Figure 6.. SARS-CoV-2 single-stranded Spike protein-encoding RNA was identified in recto-sigmoid tissue of individuals with LC months to years following acute infection.

Panels represent from left to right: SARS-CoV-2 spike protein-encoding RNA staining by ISH in pre-pandemic tissue, SARS-CoV-2 spike protein-encoding RNA staining by ISH in post-acute COVID-19 participant sample, CD68 immunostaining, and CD3 immunostaining. Red arrows denote representative areas of RNA detection across images for each sample (not all RNA detection is marked). Spike single-stranded (ss)RNA was detected in all five of the post-acute COVID-19 participants that underwent biopsy from 158 to 676 days following initial COVID-19 symptom onset and signal was primarily observed in cells located within the lamina propria. Four participants with detectable ssRNA in three distinct gut regions are shown, a fifth participant had rare Spike ssRNA detected in only one of three regions imaged. A minority of SARS-CoV-2 ssRNA signal was localized in CD68+ cells and very rarely in CD3+ cells. No viral ssRNA was detected in control tissue from a pre-pandemic participant.

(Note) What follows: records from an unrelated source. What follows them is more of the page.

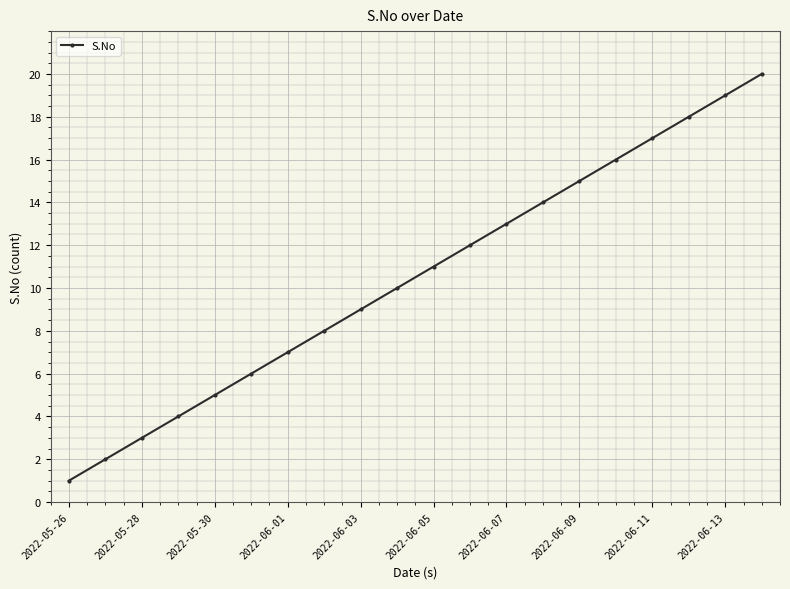

True or false: there are more than 1 points higher than both neighbors.

False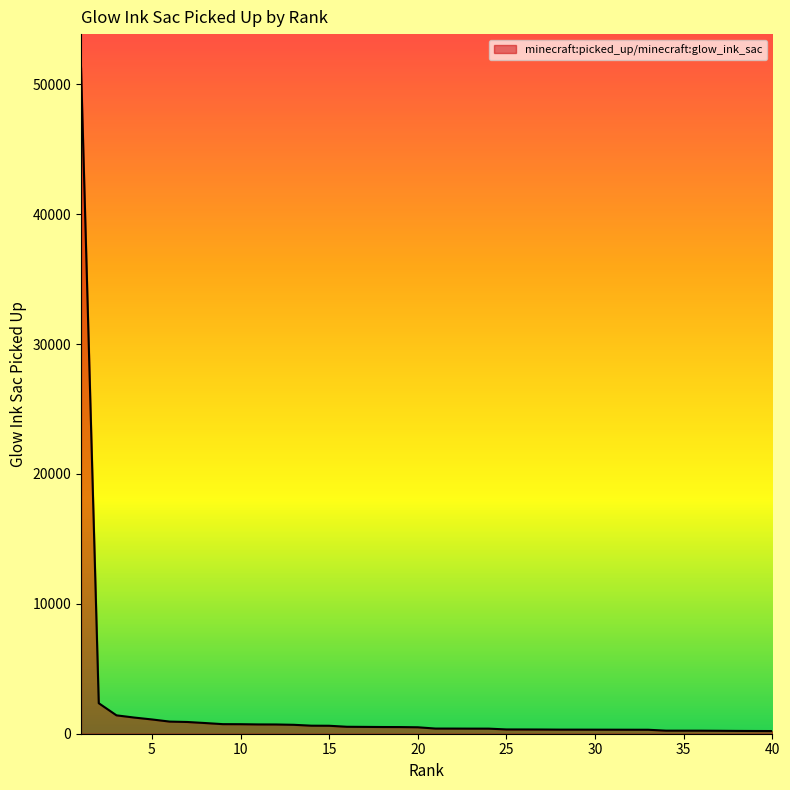

How many lines are shown in the chart?

1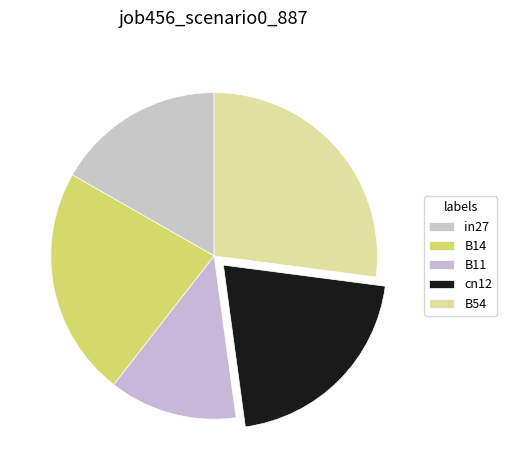

True or false: cn12 accounts for 32% of the total.

False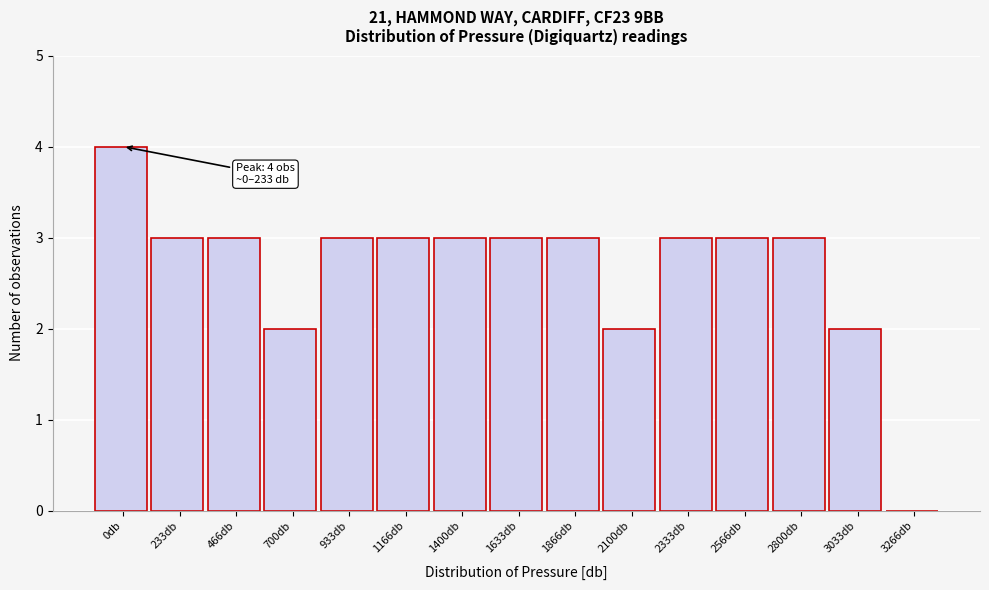

Reading right to left, what are all the values shown in this chart?

3266db=0	3033db=2	2800db=3	2566db=3	2333db=3	2100db=2	1866db=3	1633db=3	1400db=3	1166db=3	933db=3	700db=2	466db=3	233db=3	0db=4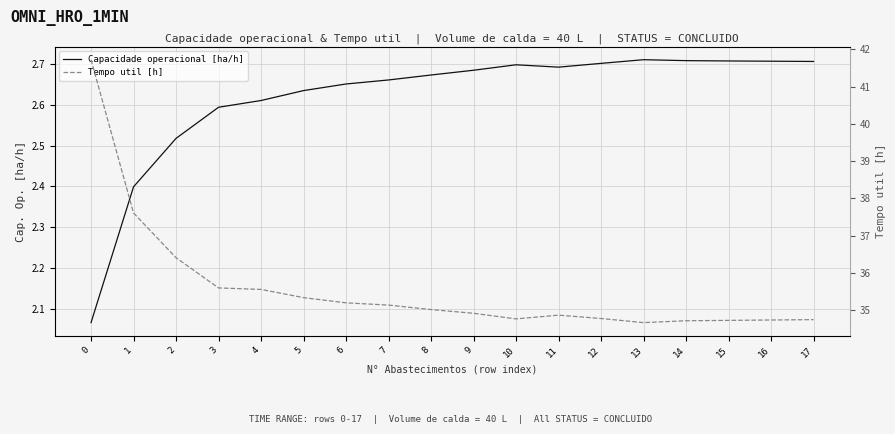

What is the minimum value shown in the chart?

2.1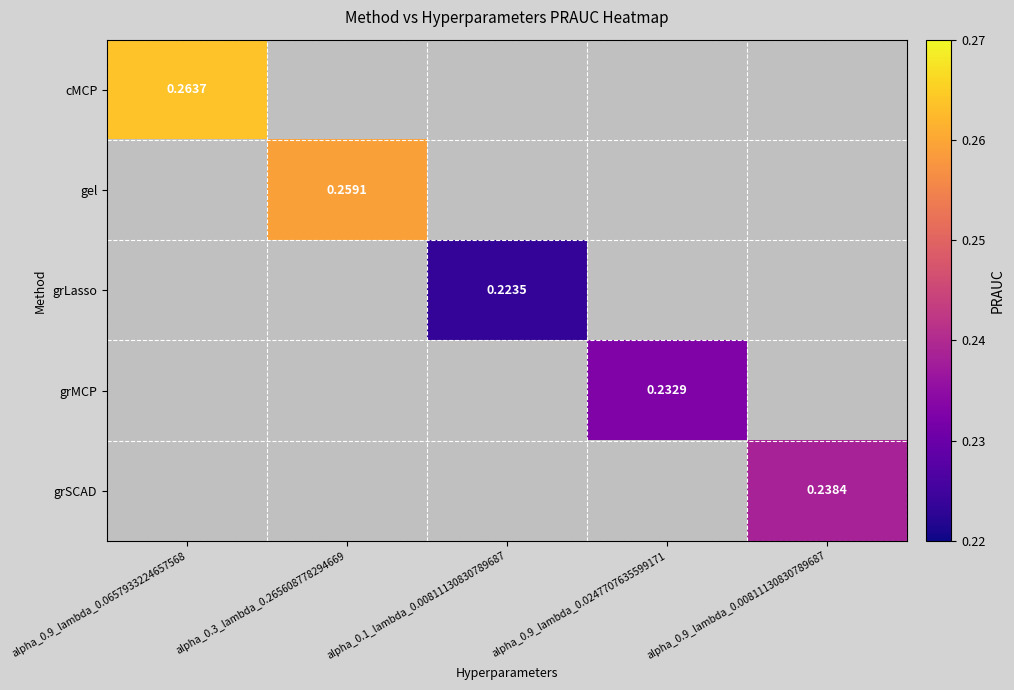

How many data points does each series have?

5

Figure 7.. SARS-CoV-2 Spike protein-encoding double-stranded (ds)RNA was observed in recto-sigmoid tissue from individuals with LC months to years following acute infection.

Red arrows and the red circle denote representative areas of dsRNA detection in cells across images for each sample. Spike protein-encoding dsRNA was detected in three of the post-acute COVID-19 participants who underwent biopsy from 213 to 676 days following initial COVID-19 symptom onset, and the signal was primarily observed exclusively in cells located within the lamina propria. Four representative participants are shown. No viral dsRNA was detected in the control tissue from a pre-pandemic participant.